10. Thirdly, the two concepts of receivership and liquidation are different concepts and the applicant has referred to a Receivership Cause No. E155 of 2019 in Nairobi Commercial Court, not a liquidation Cause. On the difference between the two legal concepts I will cite the case of Thomas and Piron Grands Lacs ltd –vs- Lightouse Property Company Ltd; Chase Bank Kenya Ltd (In Receivership) and Another (Interested Parties) (2019) eKLR wherein Tuiyot J. as he then was stated as follows –
“The concept of receivership and liquidation as contemplated by the KDI Act are different. The circumstances under which Central Bank can place a bank under receivership are set out in section 43(2) of the KDI Act and include when assets of an institution are less than its obligations to its creditors or the institution has engaged in malpractices or activities contrary to provisions of any Kenyan law or other applicable law”.

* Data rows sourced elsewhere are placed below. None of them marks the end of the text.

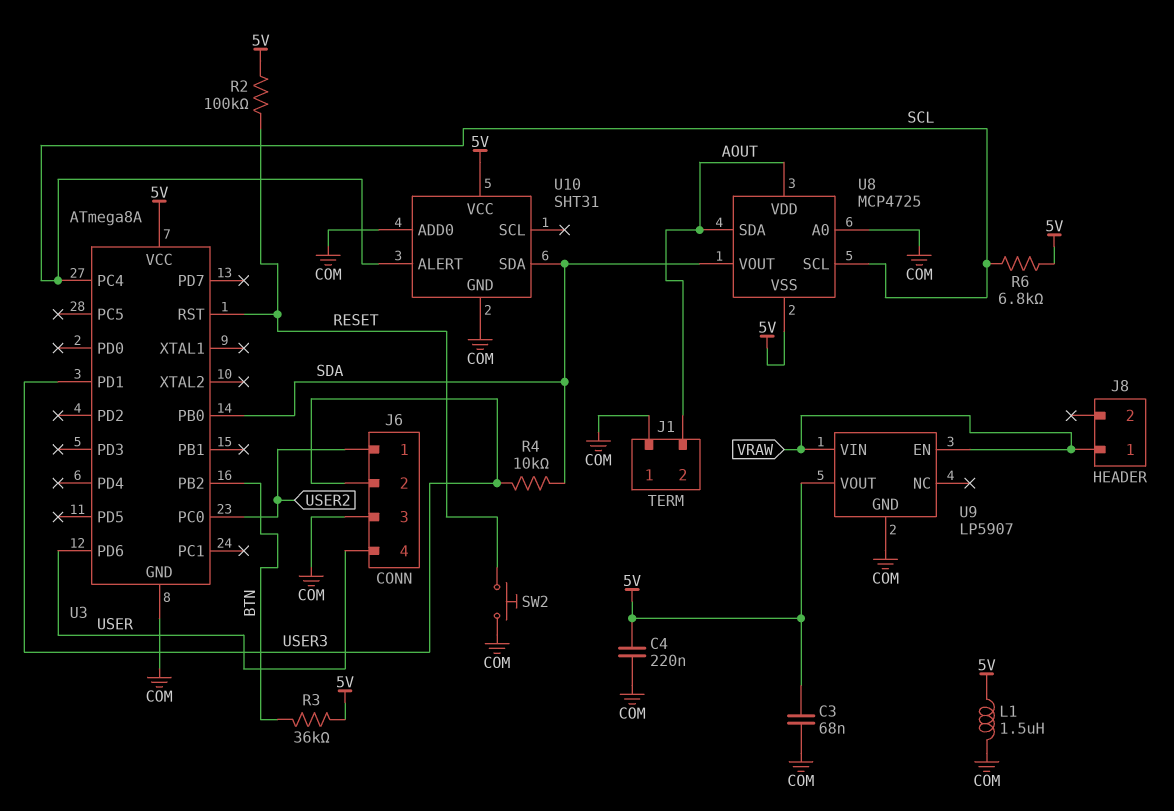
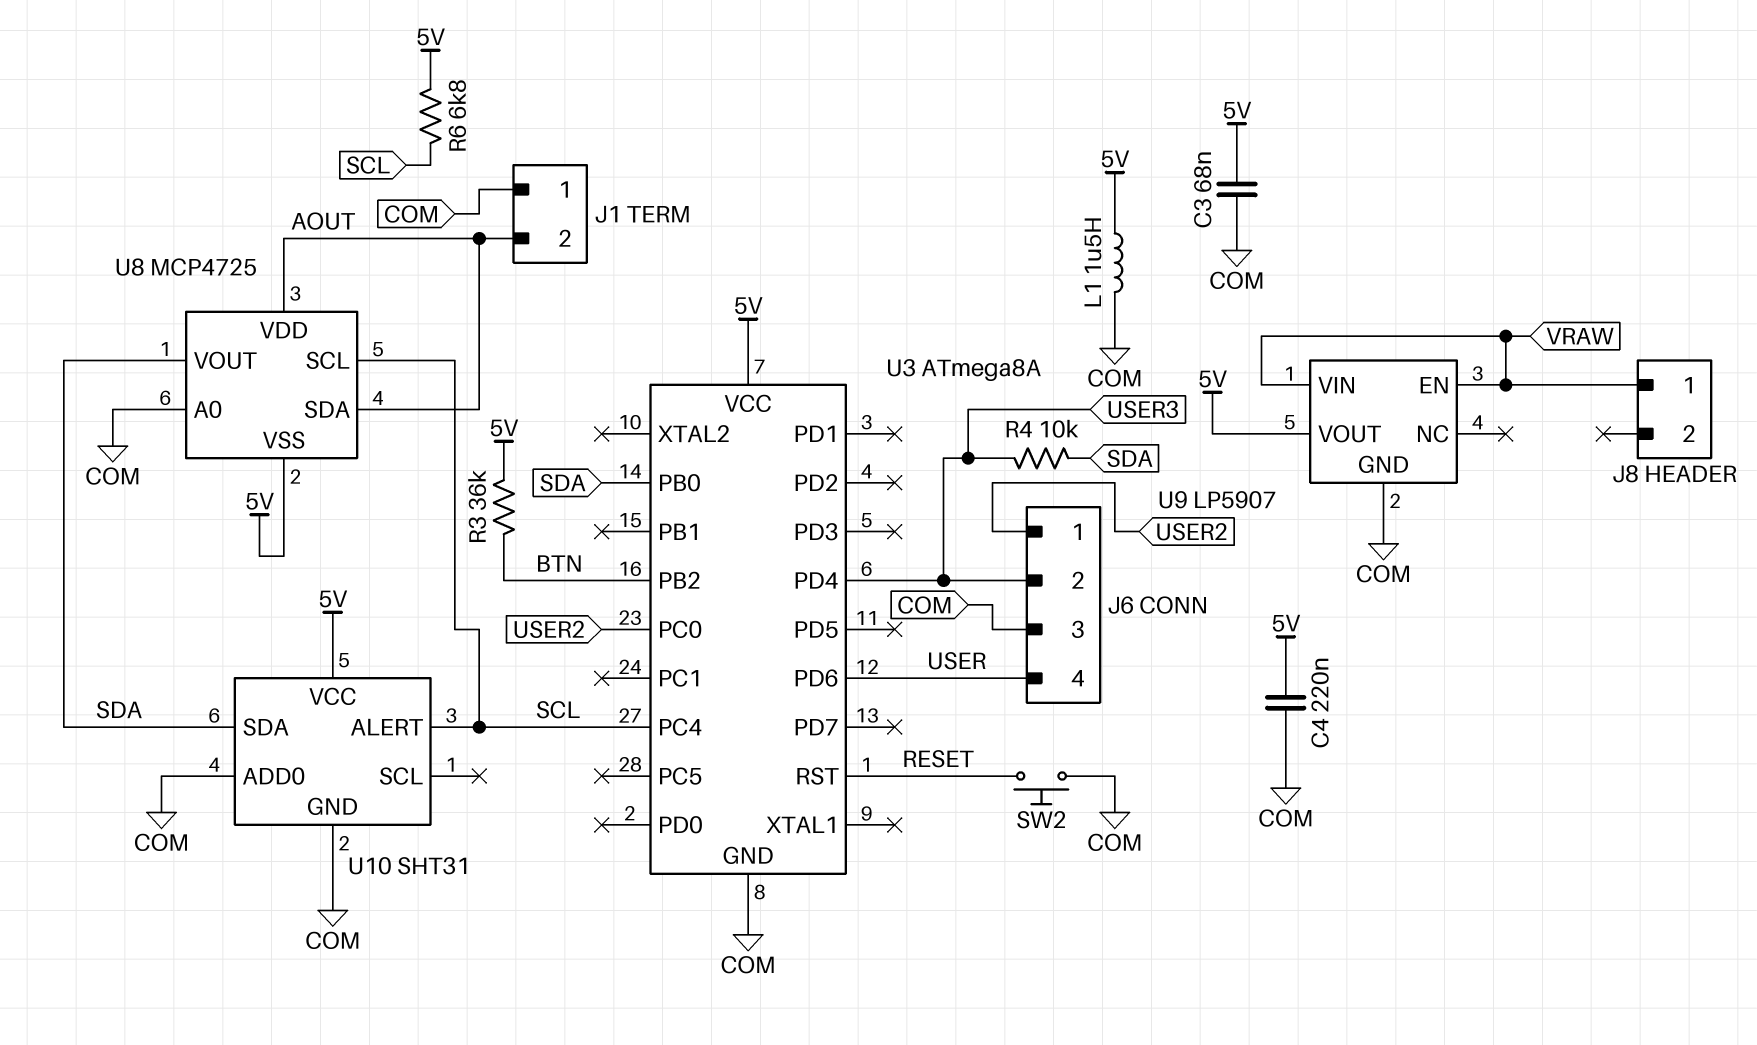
R2: 100k (5V, RESET) -> none
U3 pin PD1: USER3 -> none
U3 pin PD4: none -> USER3

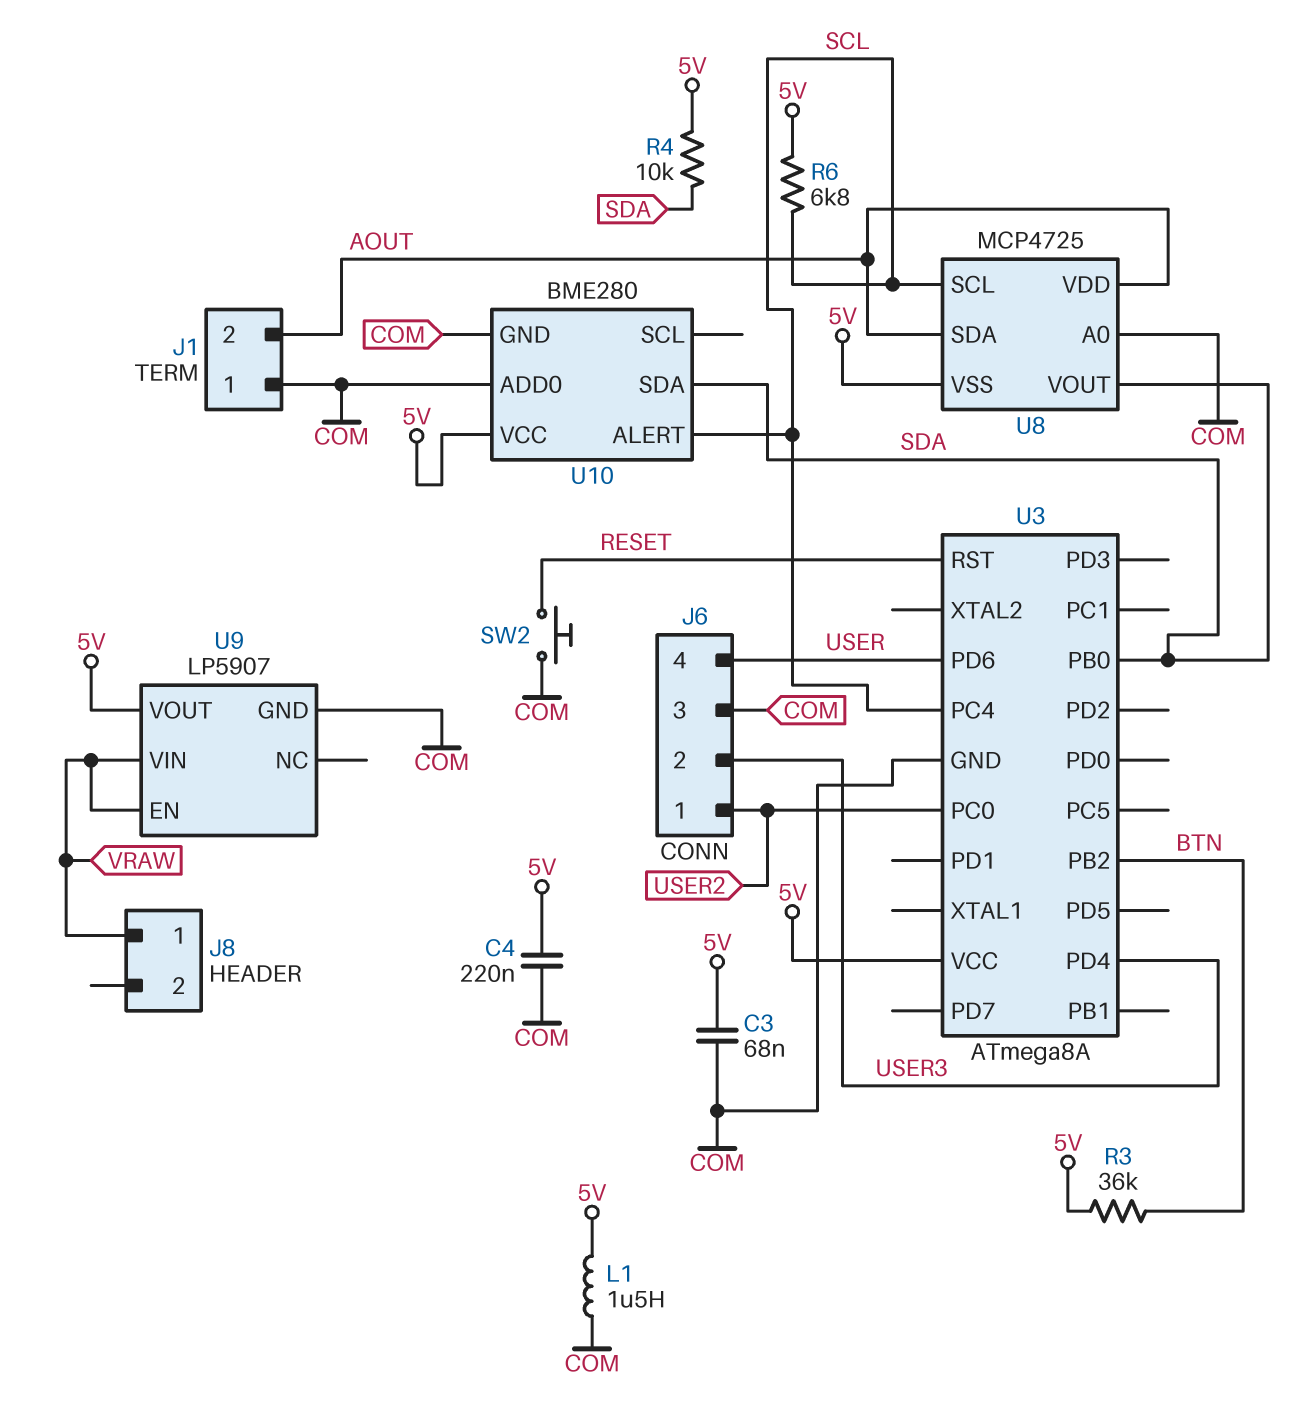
R4: 10k (SDA, USER3) -> 10k (5V, SDA)
U10: SHT31 -> BME280

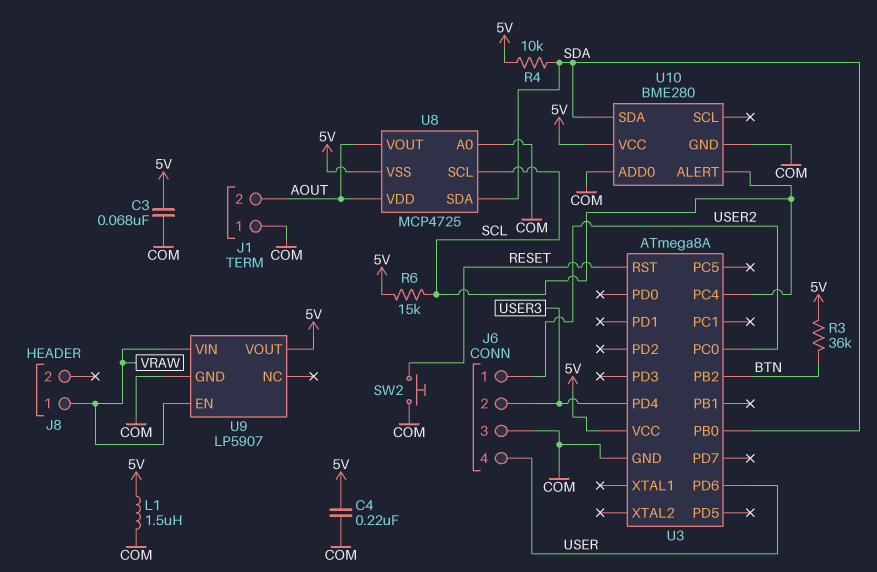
R6: 6.8k (5V, SCL) -> 15k (5V, SCL)
U8 pin SDA: AOUT -> SDA
U8 pin VOUT: SDA -> AOUT

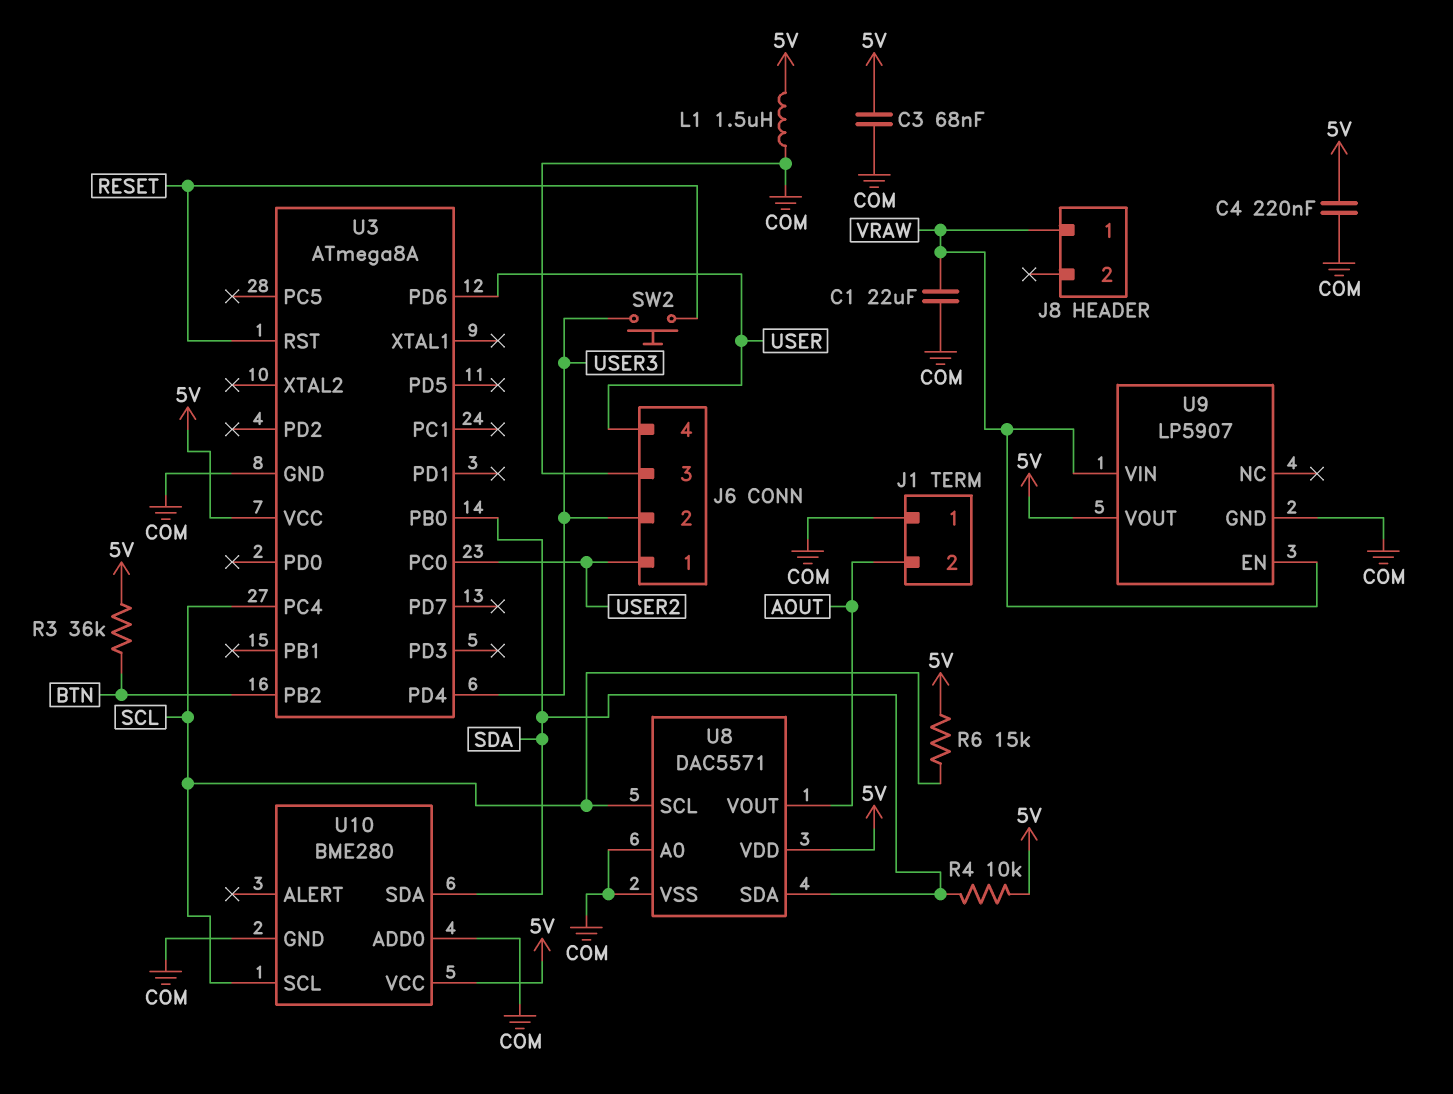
C1: none -> 22uF (COM, VRAW)
SW2: button (COM, RESET) -> button (RESET, USER3)
U8: MCP4725 -> DAC5571
U8 pin VDD: AOUT -> 5V
U8 pin VSS: 5V -> COM
U10 pin ALERT: SCL -> none
U10 pin SCL: none -> SCL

11. In my view, receivership applies when a receiver is appointed to try to revive the company, while liquidation is a process of winding up the company. Only in cases where liquidation proceedings have been taken can stay of other proceedings be effected. Thus if the Nairobi case has reached winding up stage, then restraining orders of other proceedings can only be issued therefrom.
12. The argument that the 2nd respondent has already been wound up on 07/11/2019 in Insolvency petition No. E009 of 2019 does not help the applicant because if that is a bar to other court processes, then Nairobi Commercial and Admiralty Division Insolvency Cause No. E155 of 2019 would not be pending in court to date.
13. In my view therefore, the application herein is misadvised, filing the wrong cause, and has no merits. I dismiss the application with costs to the respondents.
DELIVERED, SIGNED & DATED THIS 9TH DAY OF DECEMBER, 2021, IN OPEN COURT AT MAKUENI.